- _EXERCISE_
When the word "lines" appears in a line of the data below, list that line.

- _DATASET EXCERPTS_

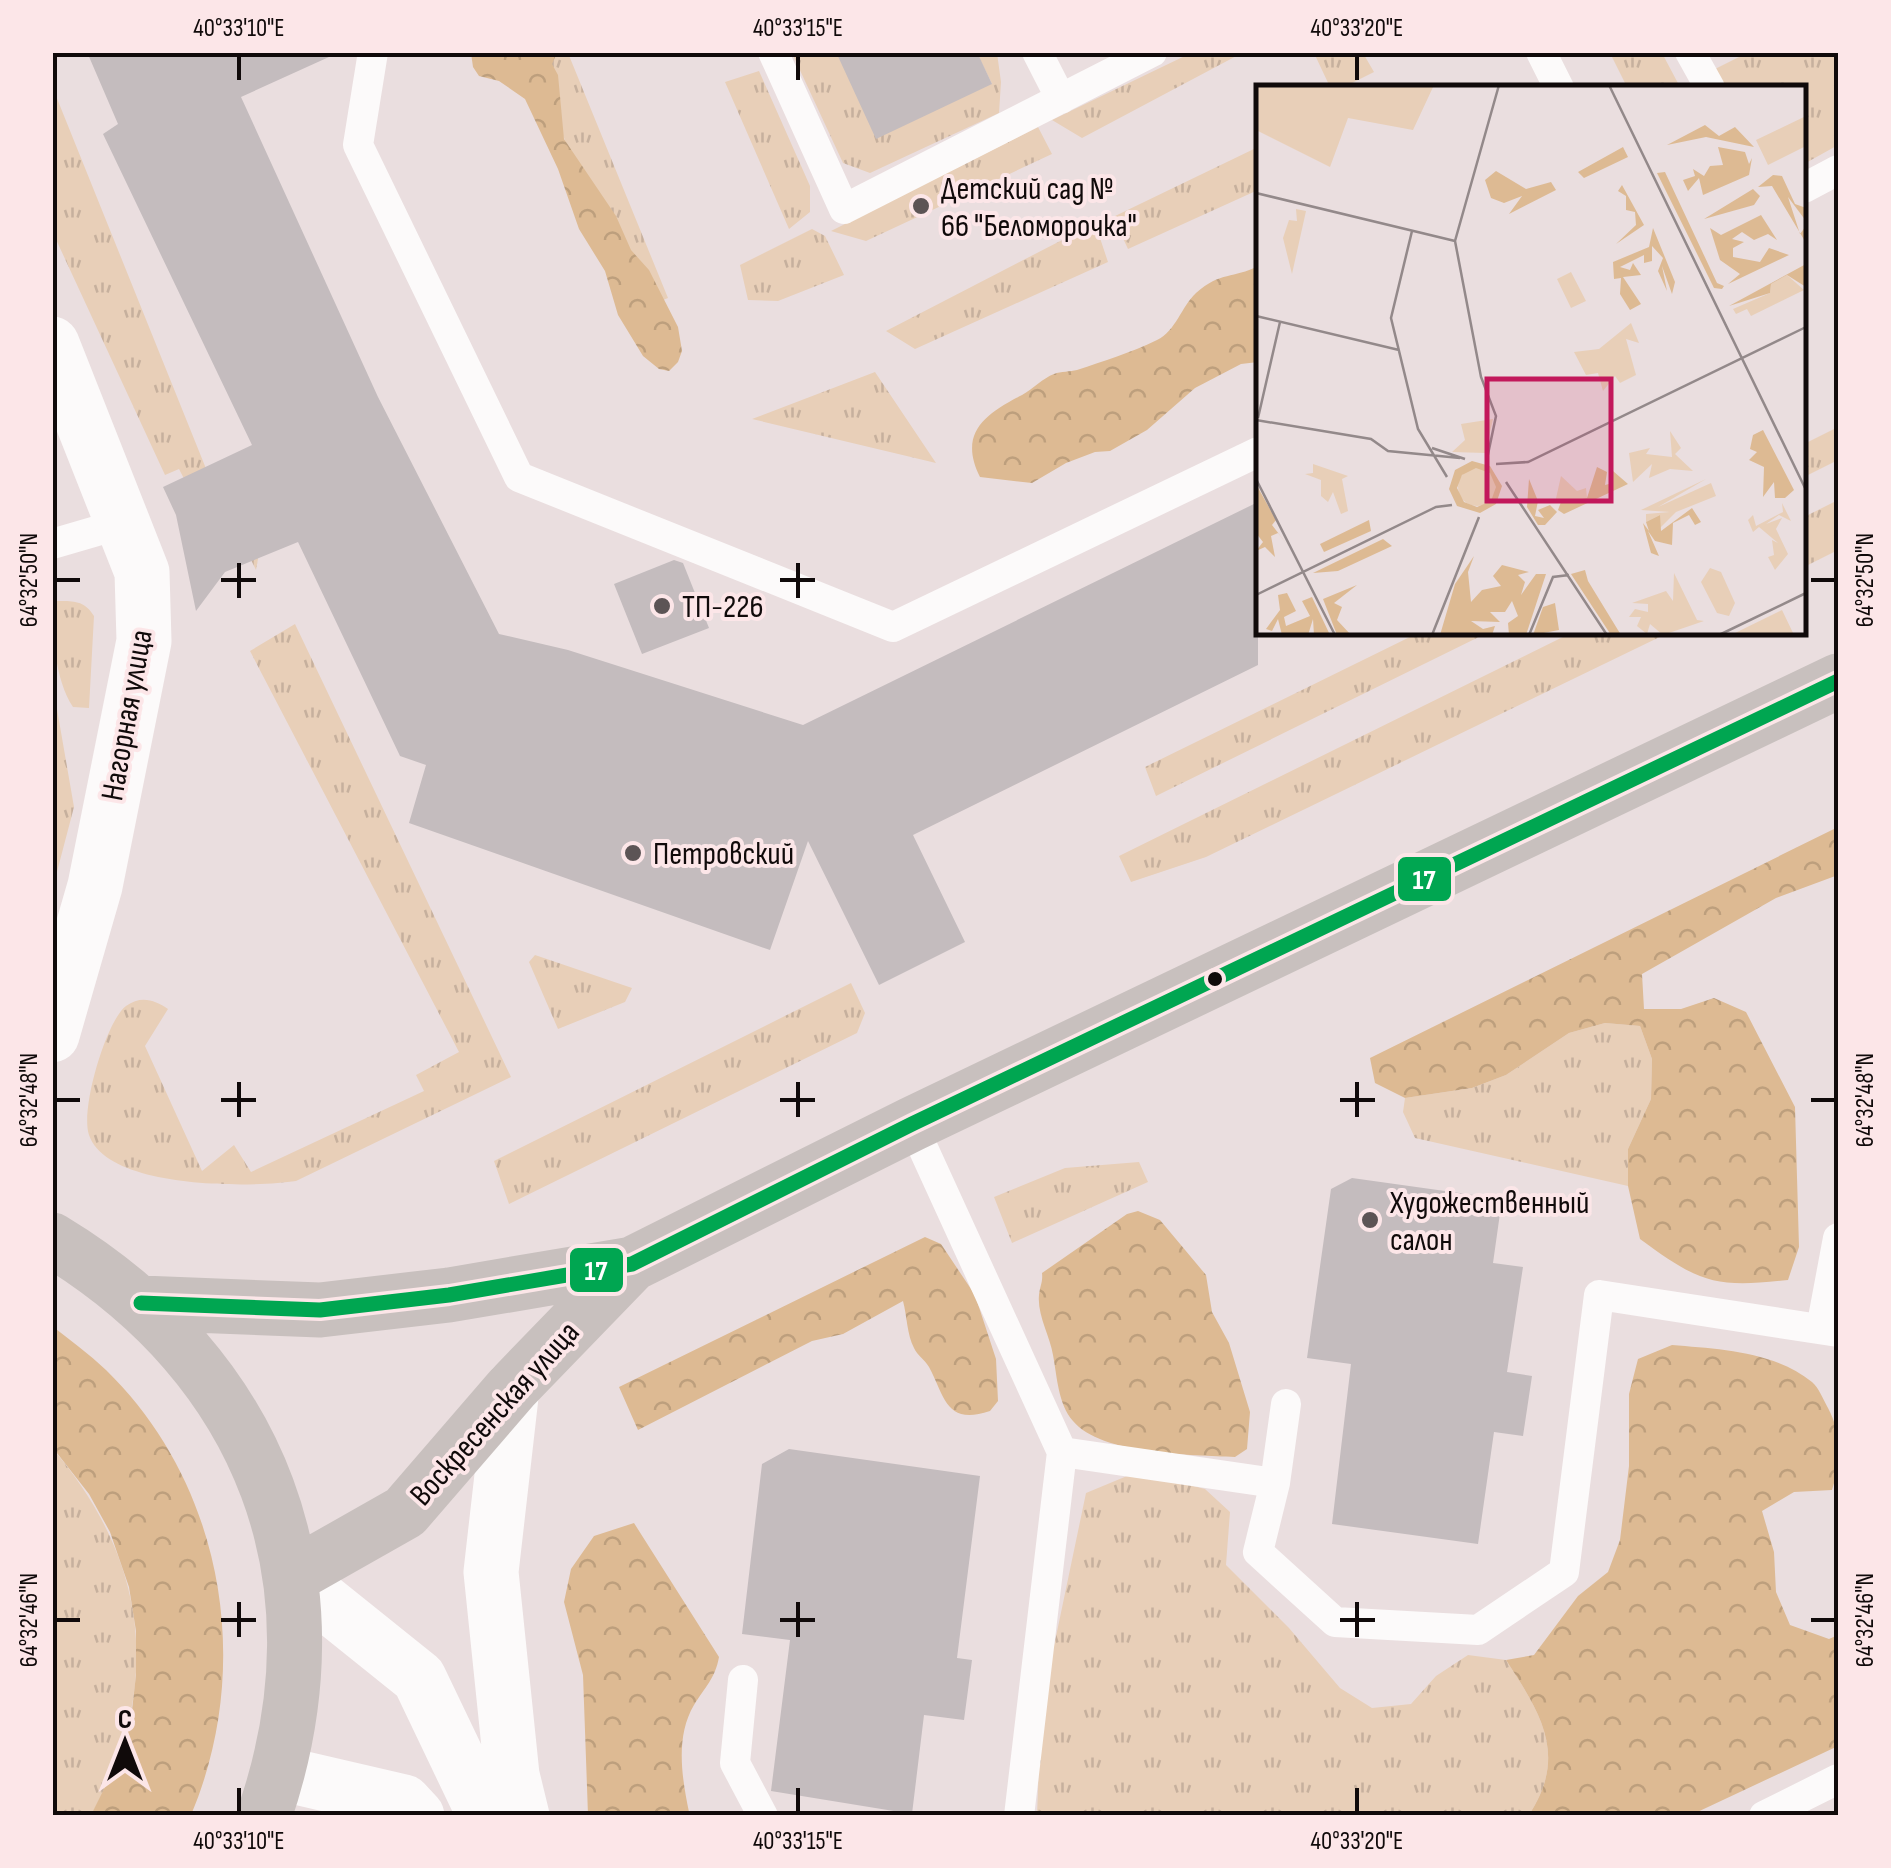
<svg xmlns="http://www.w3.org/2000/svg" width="1891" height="1868" font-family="'Sofia Sans Condensed',sans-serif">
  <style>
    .grass { fill: url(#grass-tufts) }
    .forest { fill: url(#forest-crowns) }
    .building { fill: #c4bcbe }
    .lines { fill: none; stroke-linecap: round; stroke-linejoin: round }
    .service { stroke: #fcfafa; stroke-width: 30 }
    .minor { stroke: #fcfafa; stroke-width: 55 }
    .tertiary { stroke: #fcfafa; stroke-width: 55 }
    .primary { stroke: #c8c0be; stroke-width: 55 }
    .bus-1-casing { stroke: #fce6e8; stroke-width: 22 }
    .bus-1 { stroke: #00a651; stroke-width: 15 }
    .ticks { fill: none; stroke: #100a0a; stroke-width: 4 }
    .poi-dot { fill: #5c5455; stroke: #fce6e8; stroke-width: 4 }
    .bus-dot { fill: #100a0a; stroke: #fce6e8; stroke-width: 4 }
    .labels { text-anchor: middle; stroke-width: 8; stroke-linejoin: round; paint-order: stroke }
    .poi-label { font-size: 32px; fill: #100a0a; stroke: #fce6e8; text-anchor: start }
    .street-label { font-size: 32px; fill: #100a0a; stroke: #fce6e8 }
    .inset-road { fill: none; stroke: #93898a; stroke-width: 2.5 }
    .view { fill: #c2185b; fill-opacity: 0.15; stroke: #c2185b; stroke-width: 5 }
    .inset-edge { fill: none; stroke: #100a0a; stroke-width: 5 }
    .line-badge { stroke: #fce6e8; stroke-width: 4 }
    .badge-label { font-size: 28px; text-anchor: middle; font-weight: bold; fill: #fff }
    .neatline { fill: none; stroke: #100a0a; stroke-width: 4 }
    .ticks-label { font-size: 25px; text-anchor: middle; fill: #100a0a }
  </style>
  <defs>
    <pattern id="grass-tufts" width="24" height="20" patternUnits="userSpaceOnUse" patternTransform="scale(2.5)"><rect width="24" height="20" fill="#e8cfb8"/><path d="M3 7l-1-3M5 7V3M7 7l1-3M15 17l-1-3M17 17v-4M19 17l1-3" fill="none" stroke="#c6b09d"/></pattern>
    <pattern id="forest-crowns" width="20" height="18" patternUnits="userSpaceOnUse" patternTransform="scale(2.5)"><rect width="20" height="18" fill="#ddba93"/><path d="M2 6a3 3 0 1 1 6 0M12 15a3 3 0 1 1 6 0" fill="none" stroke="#bd9f7d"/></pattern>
  </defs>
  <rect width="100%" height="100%" fill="#eadedf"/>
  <path class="grass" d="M527,53H568L668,298L639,310Z
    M792,53H836L992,84L977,53H997L1001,82L999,113L870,173L843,163Z
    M1191,53H1242L1082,138L1052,120Z
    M1314,53H1363L1374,72L1344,87H1330Z
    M1610,53H1662L1680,87H1627Z
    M1747,53H1838V145L1804,164V88L1722,87L1713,70Z
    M759,71L810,186V212L789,229L725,82Z
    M52,86L209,476L261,542L256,570L217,491L196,502L179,469L165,475L53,233Z
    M1038,127L1052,154L866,241L831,231Z
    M1258,147V190L1128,249L1113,217Z
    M1095,223L1108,262L915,349L886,331Z
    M812,229L825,236L844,275L778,301L748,300L740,265Z
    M875,372L936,463L752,419Z
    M1838,427V460L1804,477V444Z
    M1838,500V550L1804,567V517Z
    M52,601C71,601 84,599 94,616L89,708L73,707C55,680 52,633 52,601Z
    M295,624L511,1077L296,1181C250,1188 107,1189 89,1135C80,1110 106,1021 126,1006C141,995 155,1000 168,1009L145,1046L202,1171L234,1145L251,1172L424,1091L416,1075L459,1052L250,651Z
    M1418,633H1487L1156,796L1145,767Z
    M1571,633H1668L1206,857L1131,882L1119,856Z
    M53,686L74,807L53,887H52Z
    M535,955L632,988L625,1002L558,1029L529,962Z
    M851,983L865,1013L857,1033L509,1204L494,1161Z
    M1605,1023L1640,1026L1652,1059L1651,1099L1628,1149V1186L1415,1138L1403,1112L1405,1098L1472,1088L1506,1075L1569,1033Z
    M1139,1162L1148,1182L1012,1243L994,1197L1065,1168Z
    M52,1448C148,1559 164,1687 91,1815H53Z
    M1127,1476L1166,1479L1205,1489L1230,1512L1226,1565L1289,1628L1340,1688L1372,1708L1411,1704L1436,1676L1468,1655L1506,1660C1541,1714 1568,1755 1529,1815L1037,1816L1042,1682L1054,1646L1086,1493Z"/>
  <path class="forest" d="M471,53H557L552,64L558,75L564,139L616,216L631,250L649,270L678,327L682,351L678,362L669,371L659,369L643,356L618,315L605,271L579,229L558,169L525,99L499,81L479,76L473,67Z
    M1258,266V362L1241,364L1195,388L1147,430L1110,451L1095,452L1066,463L1032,483L980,477C958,433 985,414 1022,395C1033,389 1043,378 1054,374C1061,371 1070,372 1077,370C1104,361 1130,353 1157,340C1176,331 1181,307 1196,293C1221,271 1233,279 1258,266Z
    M1838,827V875L1776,898L1642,974L1644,1009H1681L1714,998L1746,1012L1795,1107L1799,1247L1788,1280C1714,1288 1700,1283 1640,1239L1628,1186V1149L1651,1099L1652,1059L1640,1026L1605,1023L1569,1033L1506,1075L1472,1088L1405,1098L1375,1083L1370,1058Z
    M1138,1211L1160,1220L1206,1275L1212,1312L1229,1343L1250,1412L1247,1449L1235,1457C1193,1455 1101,1455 1073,1421C1058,1404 1057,1376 1053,1355C1050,1336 1037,1315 1039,1295C1040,1286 1043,1282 1042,1273L1127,1214Z
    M925,1237L941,1244L975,1295L996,1359L998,1401L990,1411C946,1426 945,1397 929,1367C925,1360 917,1355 914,1348C907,1335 907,1316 903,1301L843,1334L812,1341L638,1430L619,1387Z
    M52,1326C70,1340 89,1354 106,1370C224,1485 254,1666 191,1815H91L118,1761L131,1719L136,1675V1631L129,1587L110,1532L89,1494L53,1448Z
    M1672,1345C1718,1349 1774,1351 1812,1382C1819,1388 1823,1399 1828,1408C1842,1434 1841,1462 1832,1490L1794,1492L1762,1511L1774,1552L1776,1592L1790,1625L1829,1639L1838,1635V1746L1691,1815H1529C1568,1755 1541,1714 1506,1660L1534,1655L1578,1596L1608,1572L1620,1540L1629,1466V1394L1638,1359Z
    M634,1523L719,1657C715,1679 705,1687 694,1705C675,1737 682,1778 689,1812L693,1815H588L583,1675L564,1602L571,1569L594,1536Z"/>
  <path class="building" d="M87,52H340L241,97L378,397L499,634L568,650L803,725L1258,502V665L913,835L965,942L879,985L808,841L770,950L409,823L426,765L400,756L298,542L225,572L196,611L176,515L163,487L252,445L103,134L118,124Z
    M836,52H977L992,84L876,139Z
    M674,560L683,563L709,628L642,654L614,584Z
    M1352,1178L1502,1199L1493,1263L1523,1267L1507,1372L1532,1376L1523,1436L1494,1432L1478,1544L1332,1524L1351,1364L1307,1358L1331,1189Z
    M789,1449L980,1476L957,1658L972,1660L964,1720L924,1715L912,1814L771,1791L790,1640L742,1634L762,1464Z"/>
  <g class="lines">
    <path class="service" d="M373,52L358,145L519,477L893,627L1258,452
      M773,52L844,209L1152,52
      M1037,52L1061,99
      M1541,52L1559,88
      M1690,52L1710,88
      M1804,188L1838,170
      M52,544L124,523
      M912,1124L1062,1452L1019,1816
      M1821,1329L1838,1238
      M1062,1452L1275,1483L1258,1552L1335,1622L1478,1630L1564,1572L1599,1295L1838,1332
      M1275,1483L1286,1404
      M743,1680L735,1763L763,1816
      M1764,1816L1838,1779"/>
    <path class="minor" d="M52,344L142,572L144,641L95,886L52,1035"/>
    <path class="tertiary" d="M512,1388L491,1572L512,1775L522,1816
      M292,1576L419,1678L485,1816
      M279,1773L404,1802L417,1816"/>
    <path class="primary" d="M52,1240C262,1367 345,1582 264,1816
      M141,1303L320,1310L449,1295L632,1264L912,1124L1838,681
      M292,1576L405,1512L512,1388L632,1264"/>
    <defs>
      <path id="bus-1" d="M141,1303L320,1310L449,1295L632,1264L912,1124L1838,681"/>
    </defs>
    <use href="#bus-1" class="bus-1-casing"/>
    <use href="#bus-1" class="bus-1"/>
  </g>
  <path class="ticks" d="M239,55V80M798,55V80M1357,55V80M239,563V598M798,563V598M55,580H80M221,580H256M780,580H815M1811,580H1836M239,1082V1117M798,1082V1117M1357,1082V1117M55,1100H80M221,1100H256M780,1100H815M1340,1100H1375M1811,1100H1836M239,1602V1637M798,1602V1637M1357,1602V1637M55,1620H80M221,1620H256M780,1620H815M1340,1620H1375M1811,1620H1836M239,1788V1813M798,1788V1813M1357,1788V1813"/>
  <g class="poi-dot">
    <circle cx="921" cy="206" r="10"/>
    <circle cx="662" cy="606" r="10"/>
    <circle cx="633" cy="853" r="10"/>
    <circle cx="1370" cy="1220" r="10"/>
  </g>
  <circle class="bus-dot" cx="1215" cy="979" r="9"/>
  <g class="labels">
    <g class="poi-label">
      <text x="941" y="199">Детский сад №<tspan x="941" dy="37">66 "Беломорочка"</tspan></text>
      <text x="682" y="617">ТП-226</text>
      <text x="653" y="864">Петровский</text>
      <text x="1390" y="1213">Художественный<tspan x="1390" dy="37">салон</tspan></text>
    </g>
    <g class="street-label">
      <text transform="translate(126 715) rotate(-80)" y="11">Нагорная улица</text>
      <text transform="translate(494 1413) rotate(-48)" y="11">Воскресенская улица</text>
    </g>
  </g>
  <g transform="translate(1256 85)">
    <rect width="550" height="550" fill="#eadedf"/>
    <path d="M40,124L50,126L36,189L27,153L33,135L41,136ZM531,190L548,205L495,231L491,224L480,229L477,224L514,208L515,199ZM375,238L383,258L370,254L380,290L364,298L359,291L347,306L342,288L330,290L318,267L343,264ZM237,334L229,368L196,367L209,355L205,339ZM414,346L425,363L419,369L437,386L414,384L393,393L396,379L377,397L373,368L394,363L390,369L416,372ZM57,379L92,391L86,394L92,426L85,429L77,407L72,417L65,411V395L49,389L57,388ZM202 402a19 19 0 1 1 38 0a19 19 0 1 1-38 0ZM305,391L321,406L330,403L331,413L299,418ZM450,394L402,422L455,398L460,411L420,427L402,445L404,430L390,437V429L414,427L385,425ZM526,418L535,436L523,430L510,439L526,433L520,444L532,469L519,485L512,472L518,470L516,455L522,458L503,442L497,447L492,435L497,430L500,441L527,427ZM418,488L441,535L448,536L407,550L394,539L391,549L381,541L385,532H373L379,524L392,527V519L376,518L410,506L417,516ZM526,525L538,550H475Z" fill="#e8cfb8"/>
    <path d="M449,40L463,51L479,42L498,62L450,52L411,60ZM367,62L372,72L328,93L322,87ZM462,62L489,67L493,79L496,73L493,90L447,110L443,93L432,106L427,95L439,91L437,84L448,91L454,81L467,80ZM240,86L270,104L295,97L300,105L253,129L266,111L248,118L235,113L229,95ZM409,87L461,198L468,201L466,204L458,203L401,88ZM517,90L526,91L539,119L550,123V136L532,112L544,149L550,141V158L516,101L502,102ZM366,100L388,140L360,159L380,140L379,127L370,125V111L362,106ZM497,104L504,111L498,120L448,134ZM505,130L521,155L512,149L498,155L486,147L476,154L488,157L477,163V172L504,177L513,163L533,170L472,199L484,189L464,175L454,143L465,150ZM397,143L419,197L416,209L406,181L411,206L402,186L407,173L396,161V176L388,178V170L364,182L374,185L377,178L385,190L367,192L385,219L374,225L364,209L365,193L358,194L357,177L393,162ZM550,179V202L531,190L515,199L514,208L473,221ZM507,345L538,405L529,413H519L518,397L507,412L508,382L493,375L501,367L494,364L497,350ZM216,376L234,381L246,401L240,419L224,428L201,421L193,404L199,385ZM220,383L234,388L240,402L235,416L221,422L208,417L201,403L206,390ZM341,382L351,387L349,400L357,398V386L372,399L308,429L302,425L305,417L331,413ZM273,394L282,416L279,431L288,433L282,425L294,420L301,427L289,440H282L271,422ZM0,399L20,435L16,440L33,462L22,448L15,451L19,472L9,462L0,466L7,457L0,448ZM436,423L445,437L439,440L433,430L417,438L416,460L399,456L392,446L403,471L395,468L387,438L393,446L390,437L404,430L405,446ZM113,435L115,446L68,467L64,459ZM127,454L136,461L82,486L57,488ZM218,471L212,487L215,517L226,505L245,501L237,491L246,480L273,487L262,490L269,497L265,510L280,489H290L270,550H253L252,538L262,531L256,516L249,527H234L244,537L215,536L227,544L239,541L236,550H184L199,499ZM329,485L332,496L365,550H355L315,489ZM101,500L78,518L86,522L81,535L95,550H81L67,514ZM31,508L40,526L28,532L30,541L54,531L46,516L56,512L74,550H58L57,534L52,550H26L22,534L16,546L10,544L24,525L22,510ZM299,518L303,545L277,550L287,522Z" fill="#ddba93" fill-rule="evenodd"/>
    <path d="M0,0H178L157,45L92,33L74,82L0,45Z" fill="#e8cfb8"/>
    <path d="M550,31V61L512,80L500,55ZM315,187L330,216L315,223L301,194ZM454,483L465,487L479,518L473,531L461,528L445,497Z" fill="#e8cfb8"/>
    <path class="inset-road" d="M353,0L550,405M0,108L199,156M156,146L135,233L162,344L191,392M0,231L143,265M2,333L24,237M0,335L115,354L132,366L204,373M176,363L209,374M231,374L240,331L225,292L199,156L243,0M240,379L272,377L550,242M0,394L79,550M250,397L351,550M0,510L180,422L196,420M176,550L223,432M273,550L297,492L313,490M463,550L550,508"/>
    <path class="view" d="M231,294H355V416H231Z"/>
    <rect width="550" height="550" class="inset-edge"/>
  </g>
  <g class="line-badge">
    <rect x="1396" y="855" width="57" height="48" rx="10" fill="#00a651"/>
    <rect x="568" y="1246" width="57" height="48" rx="10" fill="#00a651"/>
  </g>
  <g class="badge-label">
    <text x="1424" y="889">17</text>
    <text x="596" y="1280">17</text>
  </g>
  <rect width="1891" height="1868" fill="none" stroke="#fce6e8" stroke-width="110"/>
  <g transform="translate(125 1743)" stroke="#fce6e8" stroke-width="8" paint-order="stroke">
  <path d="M0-8L18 38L0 25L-18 38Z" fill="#100a0a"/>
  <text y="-15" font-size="28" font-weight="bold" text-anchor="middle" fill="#100a0a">С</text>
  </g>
  <rect x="55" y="55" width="1781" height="1758" class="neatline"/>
  <g class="ticks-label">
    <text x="239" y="36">40°33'10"E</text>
    <text x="798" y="36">40°33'15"E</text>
    <text x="1357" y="36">40°33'20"E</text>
    <text transform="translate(28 580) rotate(-90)" y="9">64°32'50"N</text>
    <text transform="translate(1864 580) rotate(-90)" y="9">64°32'50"N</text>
    <text transform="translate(28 1100) rotate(-90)" y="9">64°32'48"N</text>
    <text transform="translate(1864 1100) rotate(-90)" y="9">64°32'48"N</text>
    <text transform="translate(28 1620) rotate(-90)" y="9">64°32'46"N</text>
    <text transform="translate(1864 1620) rotate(-90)" y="9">64°32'46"N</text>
    <text x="239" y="1849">40°33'10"E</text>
    <text x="798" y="1849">40°33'15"E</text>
    <text x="1357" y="1849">40°33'20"E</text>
  </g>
</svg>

- _FINAL ANSWER_
    .lines { fill: none; stroke-linecap: round; stroke-linejoin: round }
  <g class="lines">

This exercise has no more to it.